The Logan adjustment is essentially accomplished by pressing the thumb, in a certain direction, into an area of the buttocks near the inferior border of the sacrum. This light pressure supposedly has the effect of relaxing spastic attachments to the sacrum, thus allowing the sacrum, to "straighten out" like a coiled spring released from compression. The contact is held for as long as is necessary to relax the patient.

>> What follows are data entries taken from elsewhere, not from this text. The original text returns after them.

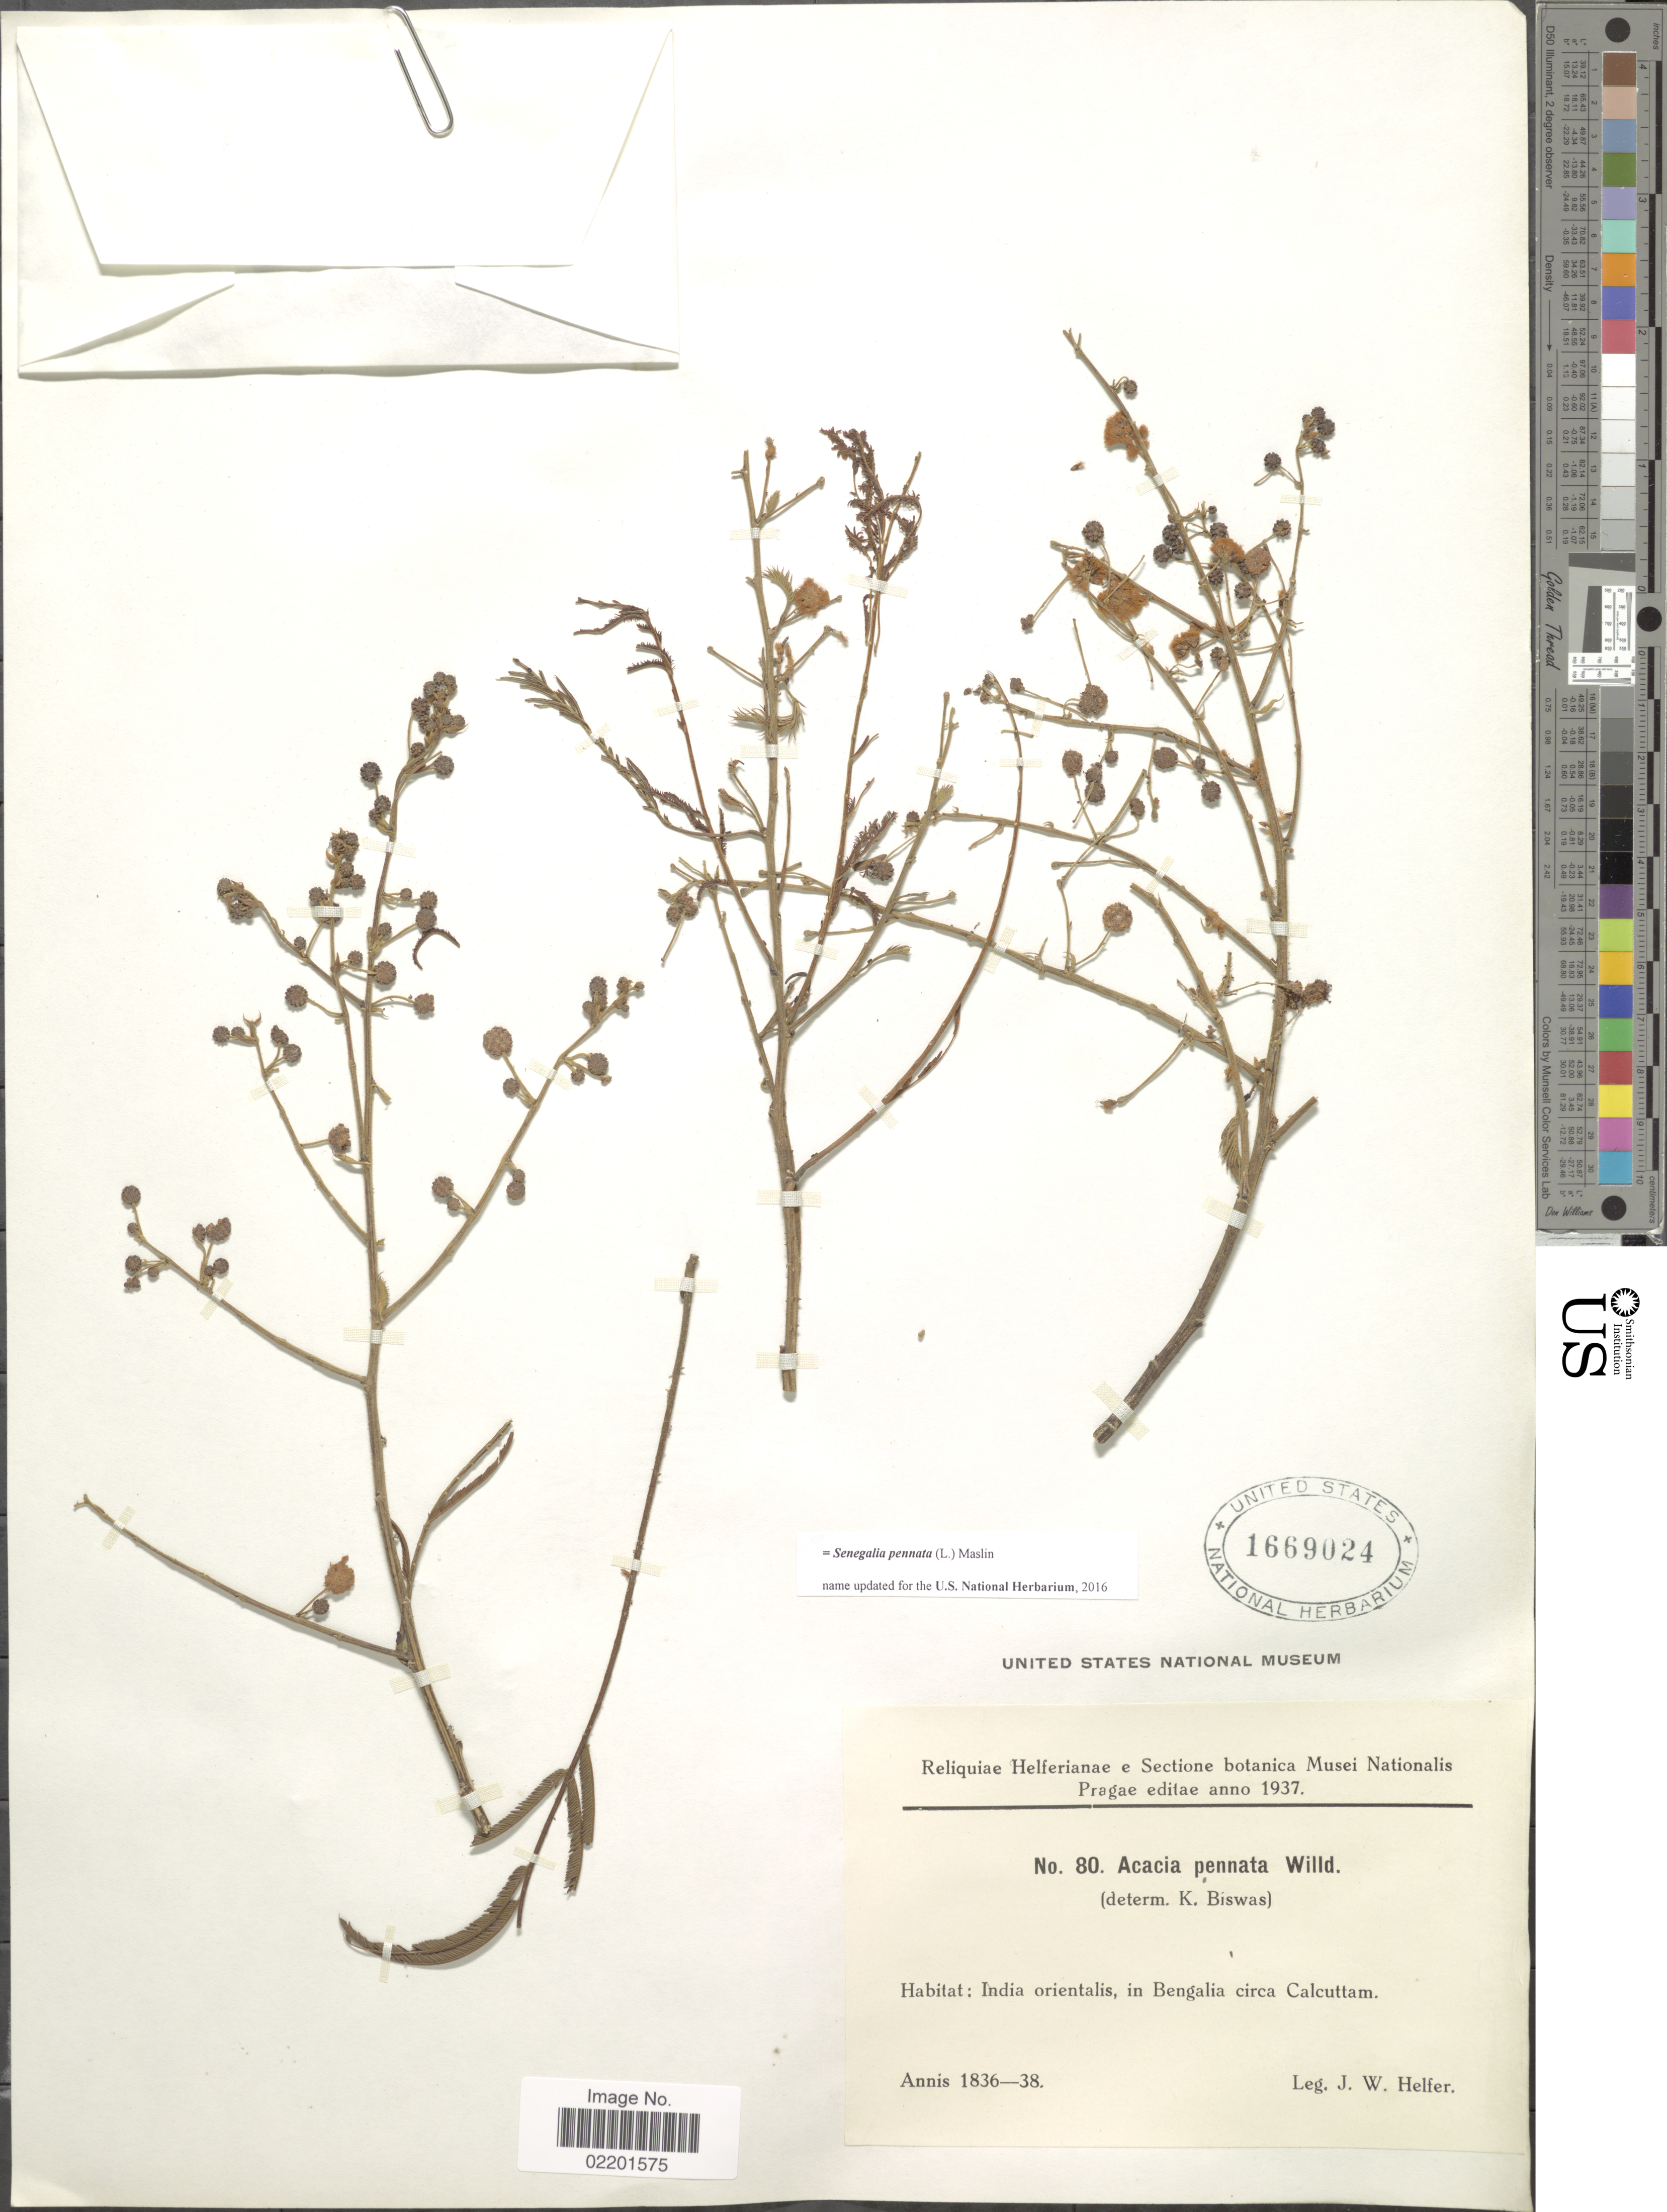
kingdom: Plantae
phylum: Tracheophyta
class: Magnoliopsida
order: Fabales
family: Fabaceae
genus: Senegalia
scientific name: Senegalia pennata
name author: (L.) Maslin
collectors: J. W. Helfer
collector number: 80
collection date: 1836/1838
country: India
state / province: West Bengal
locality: India orientalis, in Bengalia circa Calcuttam.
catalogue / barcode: US 1669024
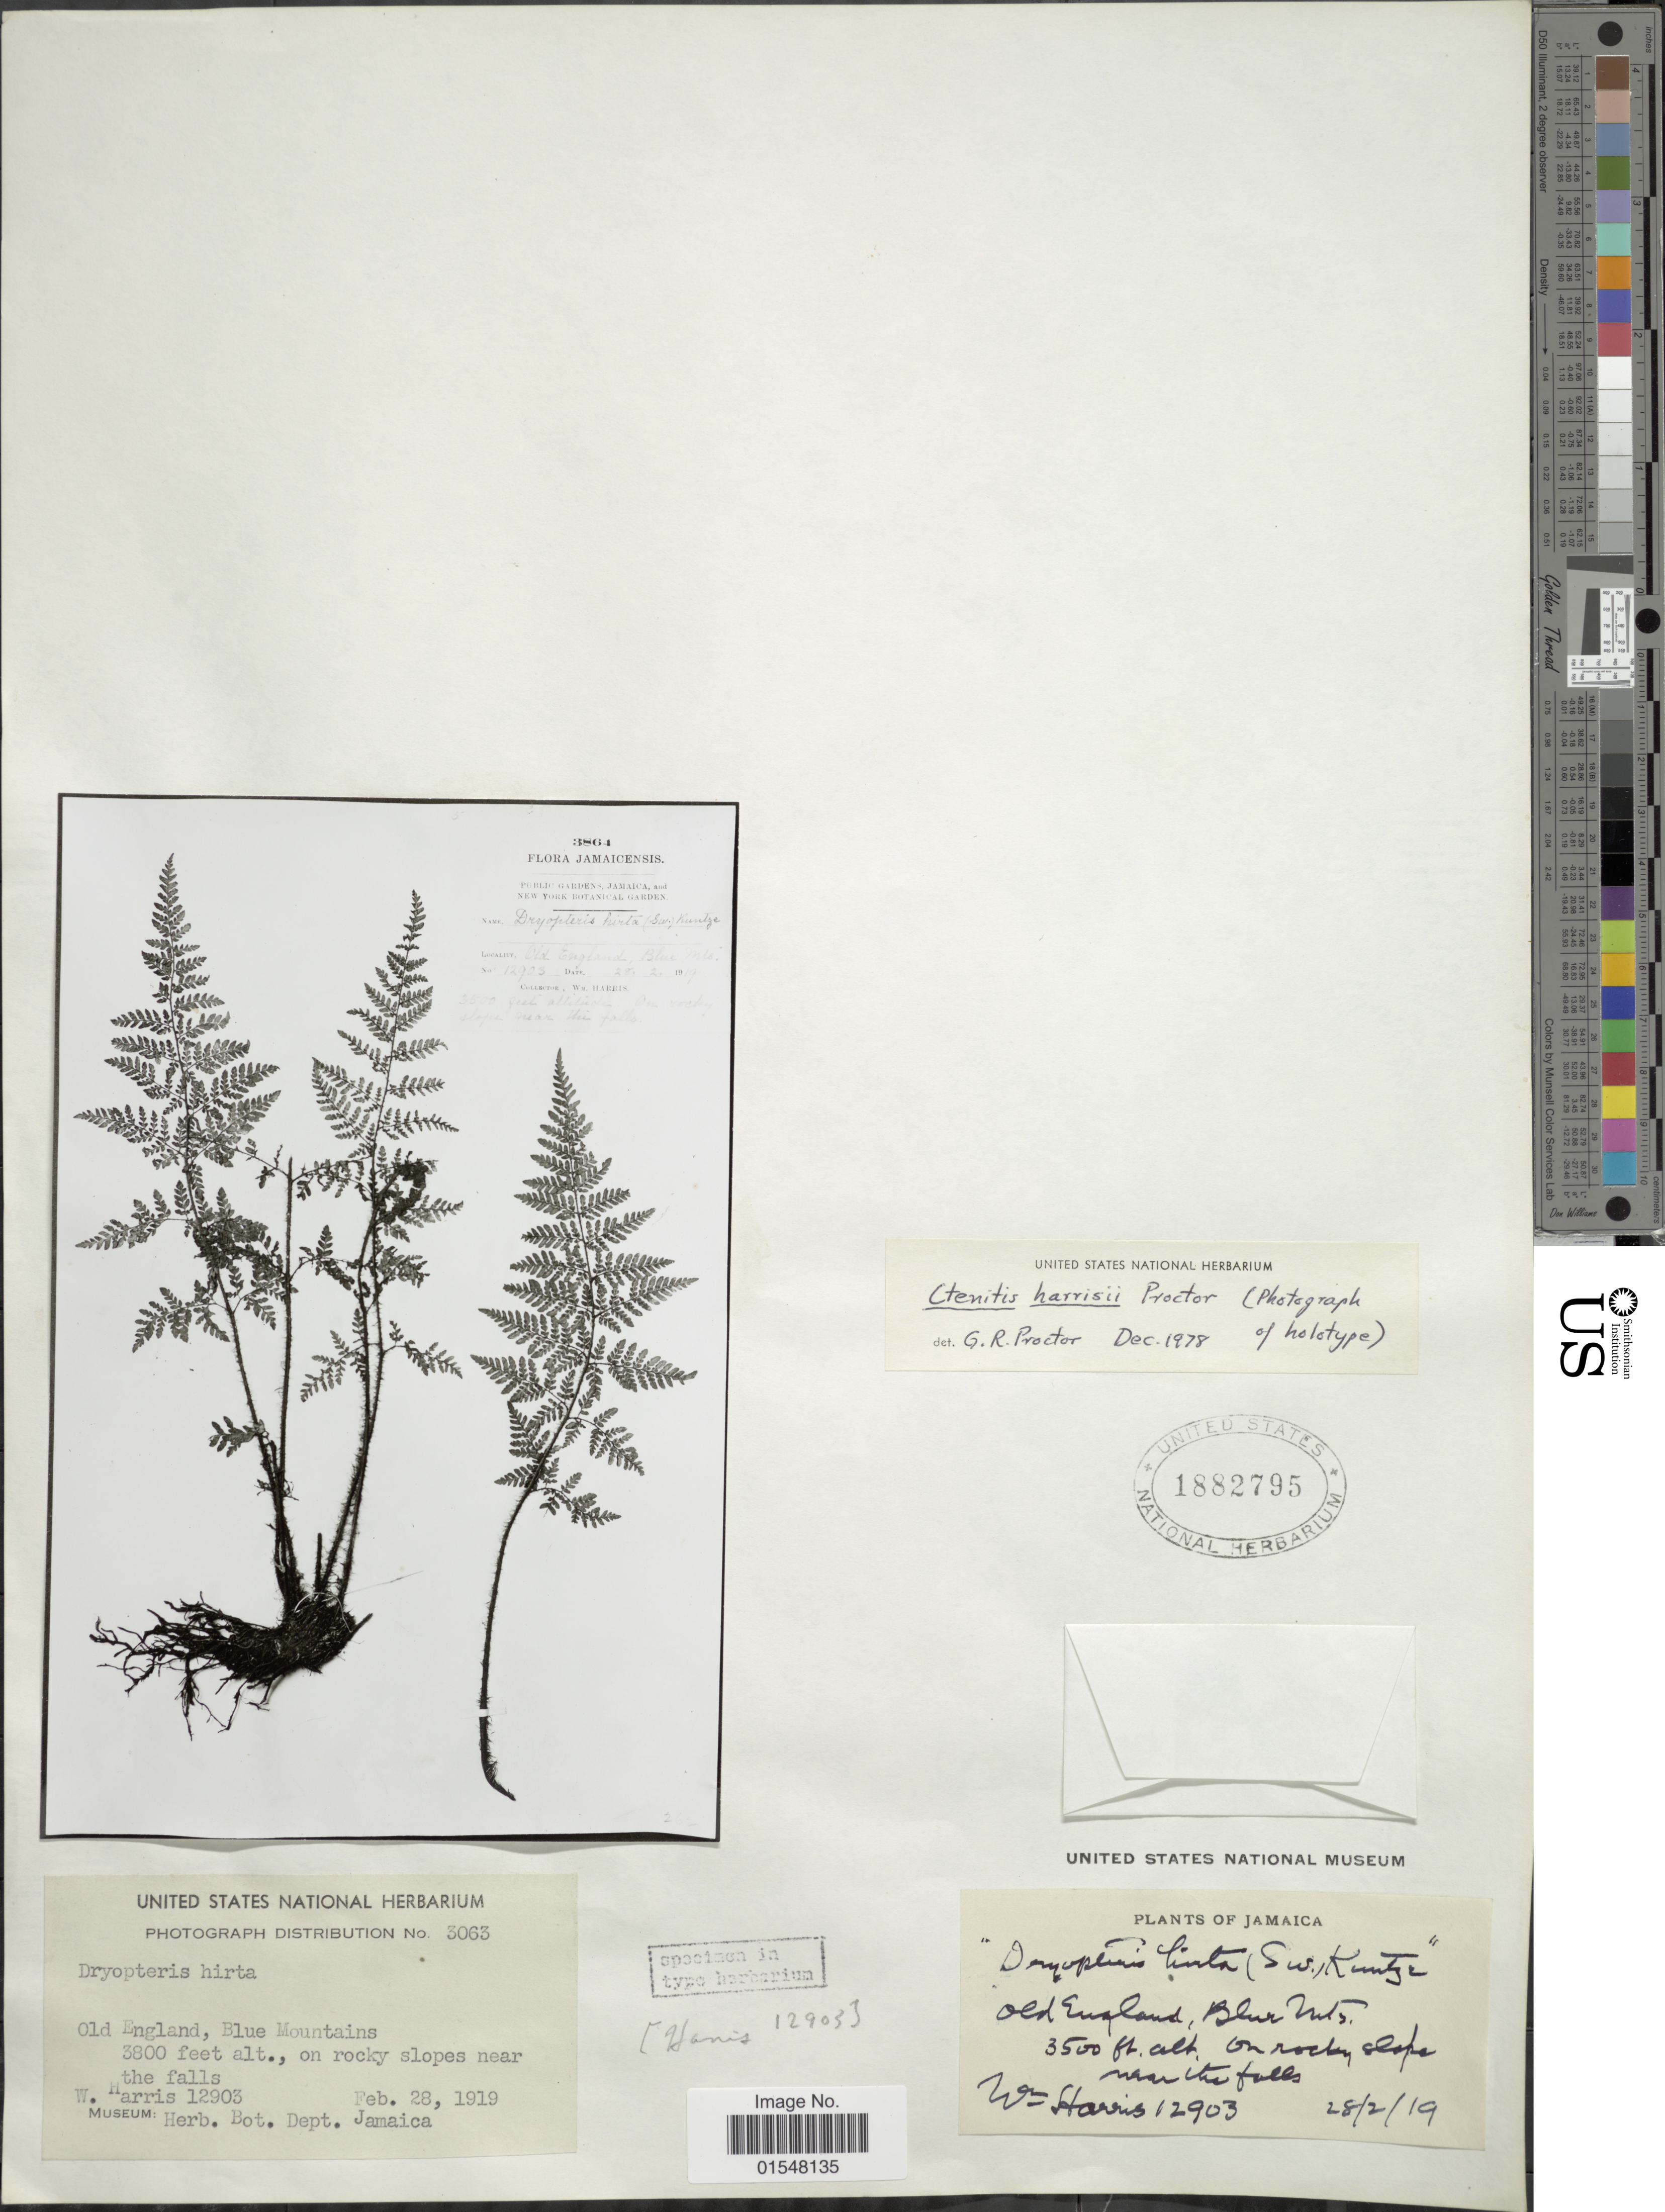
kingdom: Plantae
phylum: Tracheophyta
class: Polypodiopsida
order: Polypodiales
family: Dryopteridaceae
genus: Ctenitis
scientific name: Ctenitis harrisii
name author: Proctor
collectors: W. Harris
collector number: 12903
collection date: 1919-02-28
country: Jamaica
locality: Old England, Blue Moutains, on rocky slopes near the falls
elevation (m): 1158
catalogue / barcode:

Actually, movement in the sacroiliac joint is slight, and any abnormal movement or displacement of the sacrum, however slight, would result in severe pain and disability. Muscle spasm severe enough to alter the level of the base of the sacrum would, of necessity, be quite painful. As we noted in Dr. Kleinberg's writings, deformity of the sacrum itself as a cause of spinal curvature is quite rare, and correction of congenital or developmental deformities in the bone cannot usually be accomplished outside the employment of surgical measures. Most often, any alteration in the level of the base of the sacrum -- sufficient to cause spinal curvature -- is the result of unequal development of the bones of the hips or the legs. Curvatures resulting from this type of disturbance can be prevented by proper attention in childhood -- by building up the shoe on the side of the deficient extremity and prescribing exercise of a corrective nature. In spinal curves resulting from deformity of the spinal vertebrae, however, or in the severe type of idiopathic spinal curvature, for which no known cause or modus operandi has yet been found, there is little known treatment that is of any value -- as far as "curing" the condition is concerned -- outside the use of certain surgical measures; although traction, support, exercise, and various conservative measures may aid in halting the progress of the curvature.
When the malignant and progressive type of spinal curvature occurs in a child (usually between the ages of six and ten), death could possibly ensue if surgical fusion of the spine is not employed. The spinal column, sagging into a terrible and deforming "S" shape (scoliosis), collapses the torso, resulting in a merciless and fatal compression of the child's growing organs. Death might result from heart failure, lung congestion, or some other failure in organs too severely compressed to function properly. Another example of fatal spinal curvature is found in the rapidly developing deformity of polio victims whose nerve supply to certain spinal muscles has been destroyed by infection. A unilateral or uneven pull of the muscles surrounding the spinal column wrenches and tugs at the spine until the body's trunk is telescoped into unsightly shapes, but "nerve interference," as chiropractors describe it, does not occur.